HELSINKI — Russia’s Luna-25 mission ended in failure after crashing into the moon, space agency Roscosmos has announced.
A statement posted to the agency’s Telegram social media channel early Aug. 20 confirmed that an anomaly during an Aug. 19 maneuver to lower Luna-25’s orbit resulted in the spacecraft impacting the lunar surface.
The spacecraft was scheduled to attempt a soft lunar landing Aug. 21, near Boguslawsky crater, located approximately 70 degrees south latitude in the vicinity of the south polar region of the moon.
Roscosmos announced Aug. 19 that at 7:10 a.m. Eastern that day Luna-25 was instructed to fire its engines to send the spacecraft into a “pre-landing” orbit around the moon. The planned maneuver was anomalous, however.
“An emergency situation occurred on board the automatic station, which did not allow the maneuver to be performed with the specified parameters,” according to a translation of the Roscosmos statement.
The agency clarified Sunday that contact was lost with the spacecraft around 7:57 a.m. Eastern. Measures taken Aug. 19 and 20 to reestablish contact with Luna-25 were not successful, according to the Aug. 20 statement.
A preliminary analysis revealed that a deviation of the actual parameters of the impulse from those calculated resulted in the spacecraft colliding with the lunar surface, according to a machine translation of the statement.
“A specially formed interdepartmental commission will deal with the issues of clarifying the reasons for the loss of the Moon,” the statement read.
The Luna-25 mission launched on a Soyuz-2.1b rocket from the Vostochny Cosmodrome in Russia’s Far East Aug. 10.
The mission had endured lengthy delays stemming from technical issues and resource constraints.

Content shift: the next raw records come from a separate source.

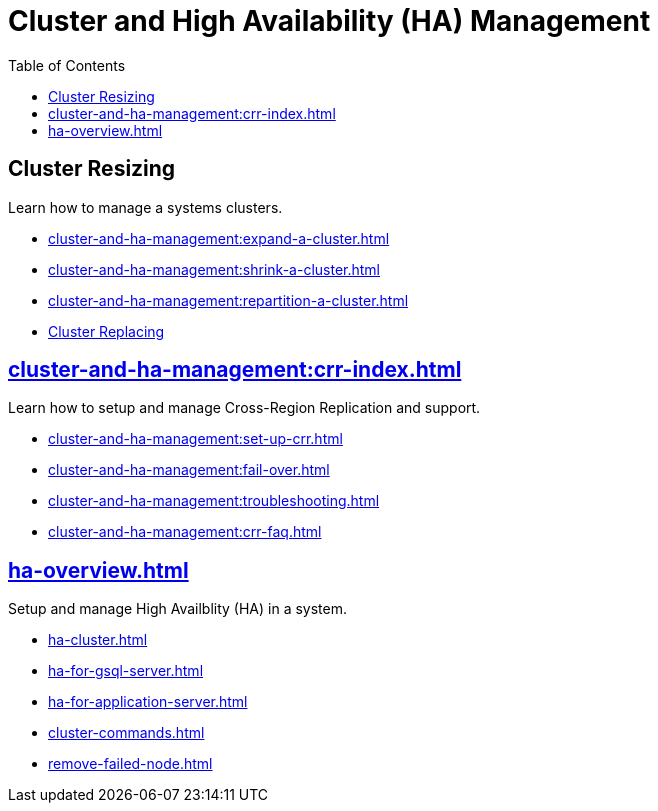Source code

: :toc:
= Cluster and High Availability (HA) Management
:description: Overview of cluster resizing and CCR and High Availability.

== Cluster Resizing

Learn how to manage a systems clusters.

* xref:cluster-and-ha-management:expand-a-cluster.adoc[]
* xref:cluster-and-ha-management:shrink-a-cluster.adoc[]
* xref:cluster-and-ha-management:repartition-a-cluster.adoc[]
* xref:how_to-replace-a-node-in-a-cluster.adoc[Cluster Replacing]

== xref:cluster-and-ha-management:crr-index.adoc[]

Learn how to setup and manage Cross-Region Replication and support.

* xref:cluster-and-ha-management:set-up-crr.adoc[]
* xref:cluster-and-ha-management:fail-over.adoc[]
* xref:cluster-and-ha-management:troubleshooting.adoc[]
* xref:cluster-and-ha-management:crr-faq.adoc[]

== xref:ha-overview.adoc[]

Setup and manage High Availblity (HA) in a system.

* xref:ha-cluster.adoc[]
* xref:ha-for-gsql-server.adoc[]
* xref:ha-for-application-server.adoc[]
* xref:cluster-commands.adoc[]
* xref:remove-failed-node.adoc[]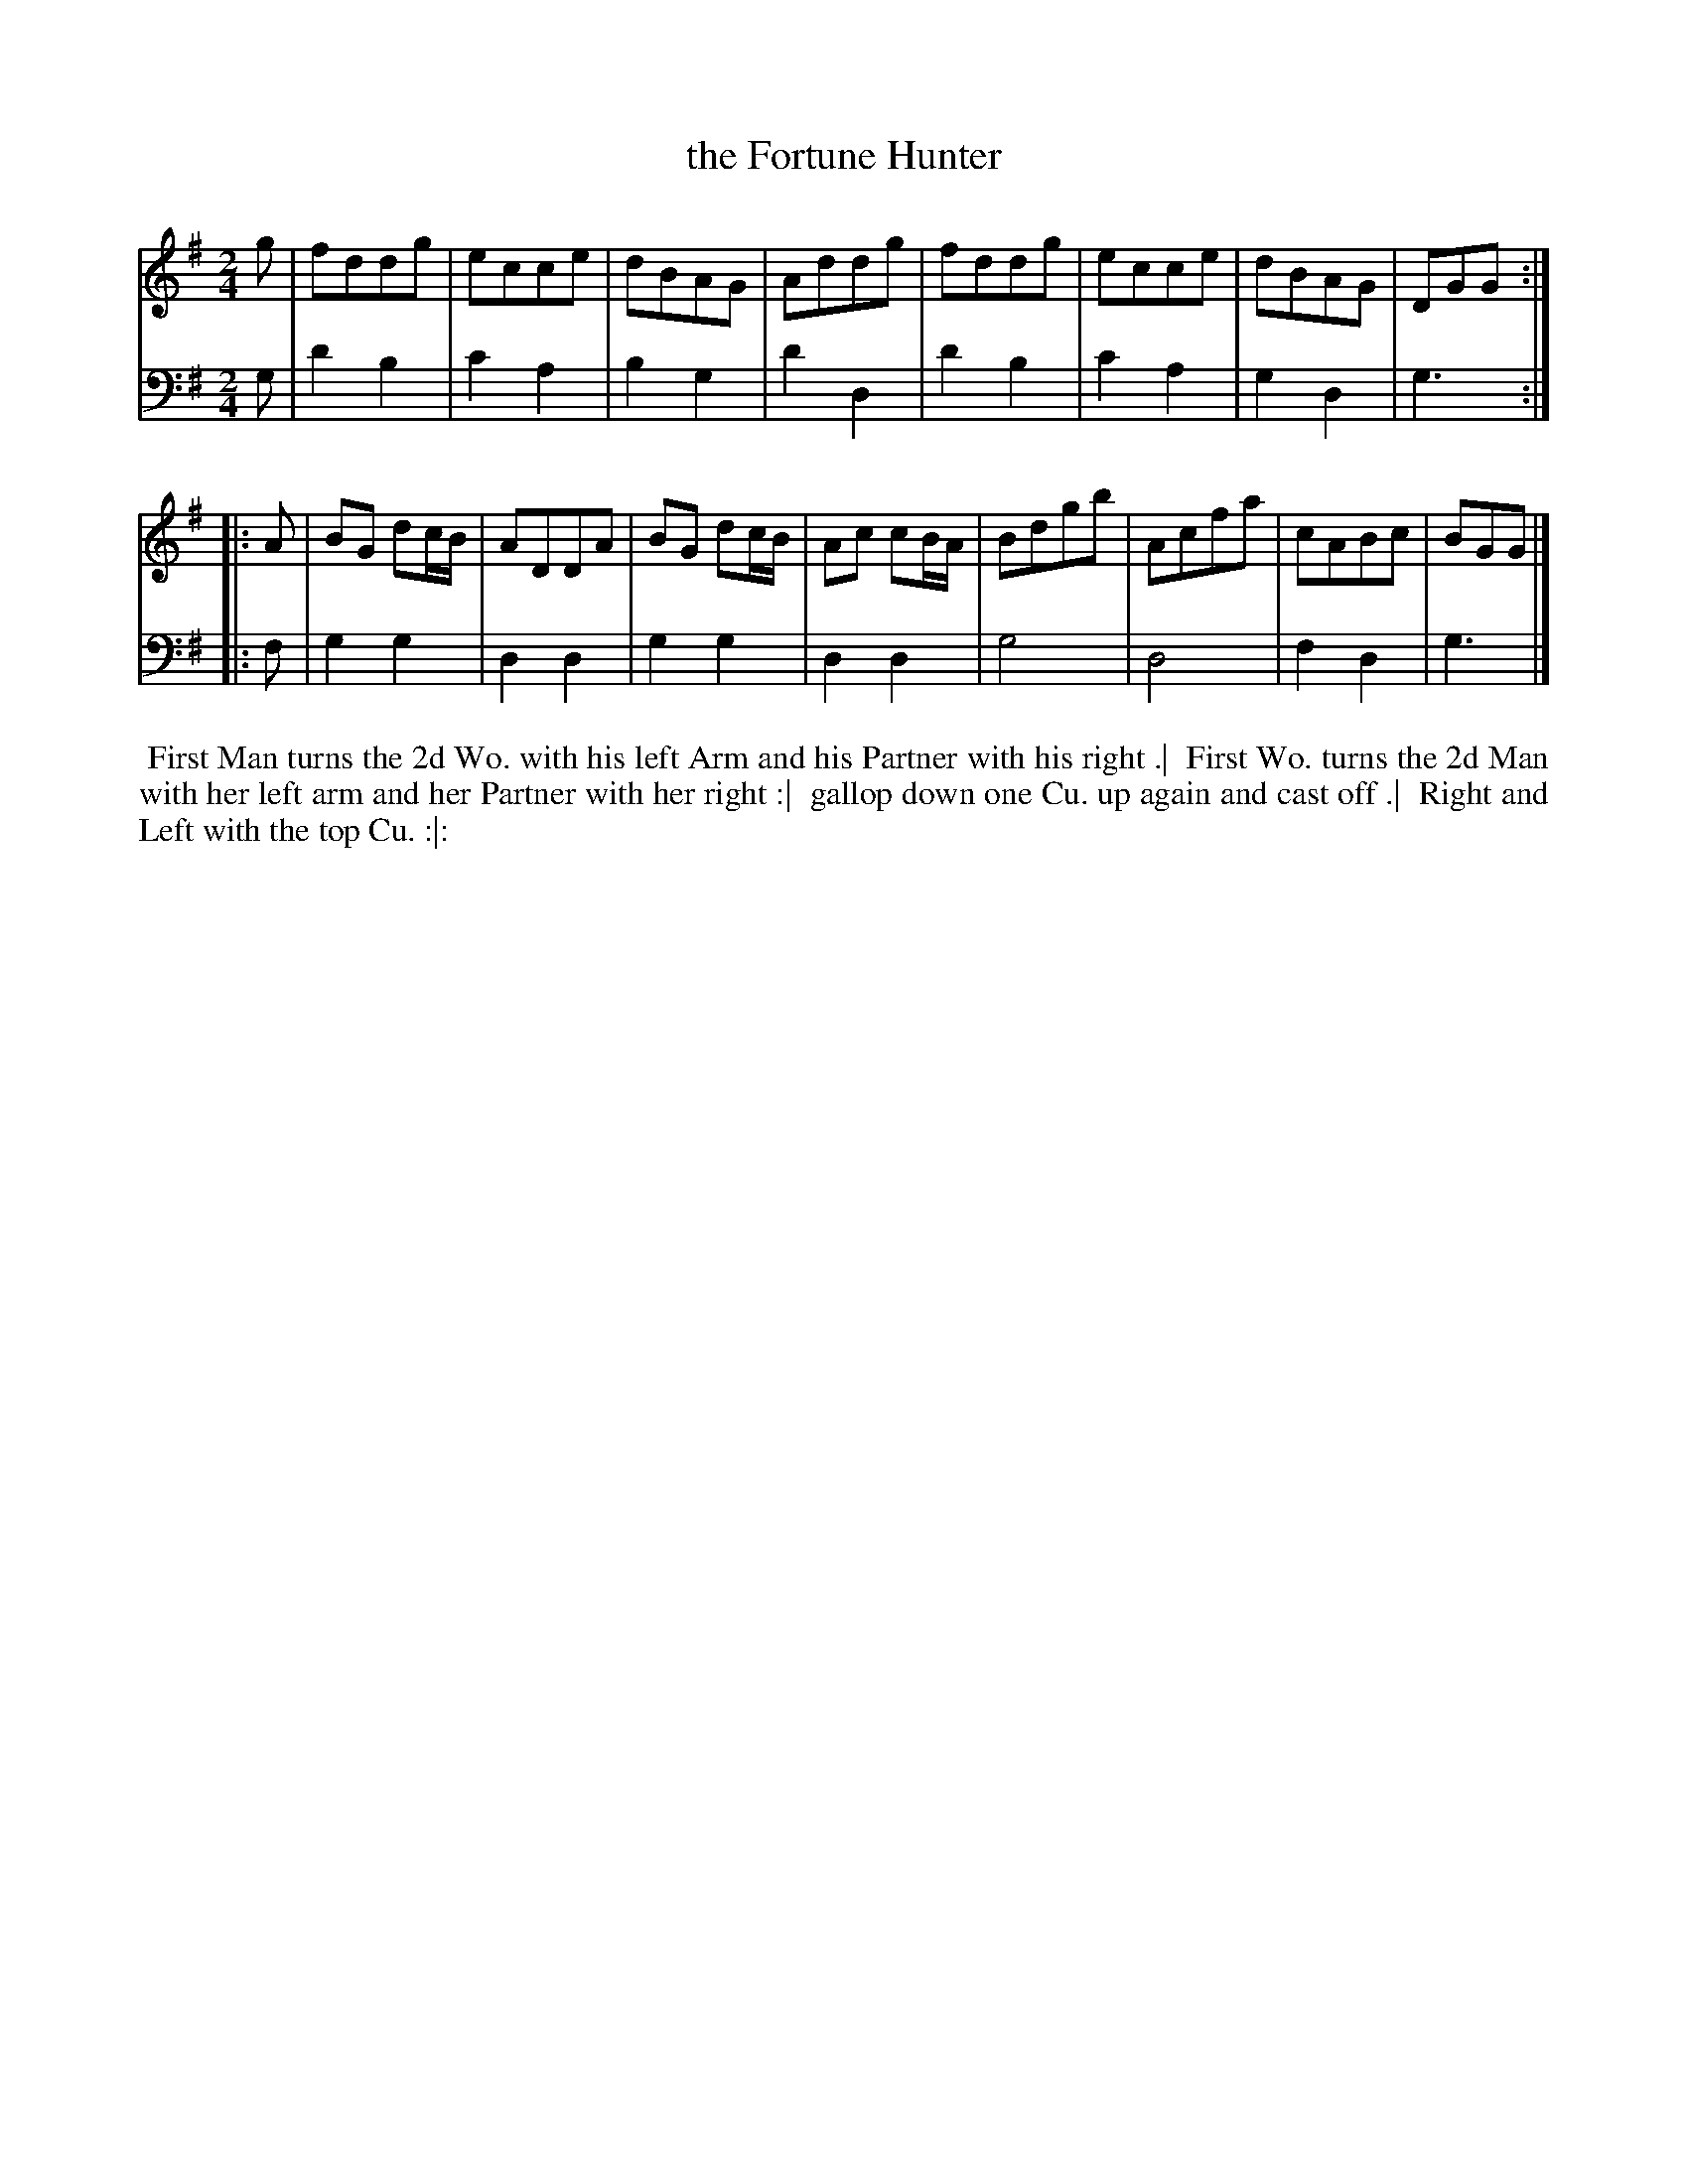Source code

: X: 1
T: the Fortune Hunter
%R: march, reel
B: John Walsh "Caledonian Country Dances"
S: 2: CCD2  http://petrucci.mus.auth.gr/imglnks/usimg/5/50/IMSLP98359-PMLP202128-walsh_caledonian_country_dance_vol2.1.pdf p.97 #357
S: 4: ACMV  http://archive.org/details/acompositemusicv01rugg p.4:97 #357
Z: 2013 John Chambers <jc:trillian.mit.edu>
N: 2nd part has begin-repeat but no end-repeat.
M: 2/4
L: 1/8
K: G
% - - - - - - - - - - - - - - - - - - - - - - - - -
V: 1
   g | fddg     | ecce | dBAG     | Addg     | fddg | ecce | dBAG | DGG :|
|: A | BG dc/B/ | ADDA | BG dc/B/ | Ac cB/A/ | Bdgb | Acfa | cABc | BGG |]
% - - - - - - - - - - - - - - - - - - - - - - - - -
V: 2 clef=bass middle=d
   g | d'2b2 | c'2a2 | b2g2 | d'2d2 | d'2b2 | c'2a2 | g2d2 | g3 :|
|: f | g2g2  | d2d2  | g2g2 | d2d2  | g4    | d4    | f2d2 | g3 |]
% - - - - - - - - - - - - - - - - - - - - - - - - -
%%begintext align
%% First Man turns the 2d Wo. with his left Arm and his Partner with his right .|
%% First Wo. turns the 2d Man with her left arm and her Partner with her right :|
%% gallop down one Cu. up again and cast off .|
%% Right and Left with the top Cu. :|:
%%endtext
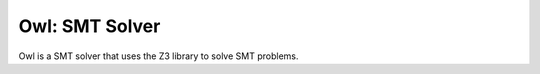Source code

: Owl: SMT Solver
===============

Owl is a SMT solver that uses the Z3 library to solve SMT problems.


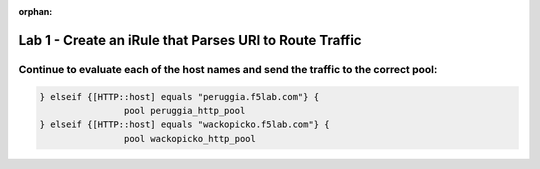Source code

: :orphan:

#########################################################
Lab 1 - Create an iRule that Parses URI to Route Traffic
#########################################################


Continue to evaluate each of the host names and send the traffic to the correct pool:
--------------------------------------------------------------------------------------
.. code::

	} elseif {[HTTP::host] equals "peruggia.f5lab.com"} {
			pool peruggia_http_pool
	} elseif {[HTTP::host] equals "wackopicko.f5lab.com"} {
			pool wackopicko_http_pool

It carried a number of science payloads but was mainly a technology demonstrator for future lunar landings later in the decade.
That technology, stripped of a European navigation camera following Russia’s invasion of Ukraine in February 2022, could not be tested. The country’s previous lunar landing was Luna-24, a Soviet-era sample return mission, in 1976.
The loss of Luna-25 is a blow to Russia’s own plans as well as wider cooperative efforts. The mission was also nominally part of the China-led International Lunar Research Station (ILRS). The Luna-25 launch was attended by Wu Yanhua, a senior official involved in China’s deep space exploration projects.
A ILRS roadmap unveiled in St. Petersburg, Russia, in June 2021 noted that Russian super heavy-lift launch vehicles would share the burden of launching major pieces of infrastructure for the station in the 2030s. Observers have expressed doubts on Russia’s capabilities to contribute significantly to the project following its occupation of Ukraine.
Luna-25 was being described in the media as being in a race with India’s Chandrayaan-3 lander to set down near the moon’s south polar region. Chandrayaan-3 successfully lowered its lunar orbit Aug. 19, setting it up for a landing attempt at a similar latitude to Luna 25.
Chandrayaan-3’s landing is expected around 8.34 a.m. Eastern Aug. 23. A further mission, the Smart Lander for Investigating Moon (SLIM) by Japan’s space agency JAXA, is scheduled for launch on a H-2A rocket Aug. 25. SLIM is a landing technology demonstrator aiming to make exploration more precise and economical.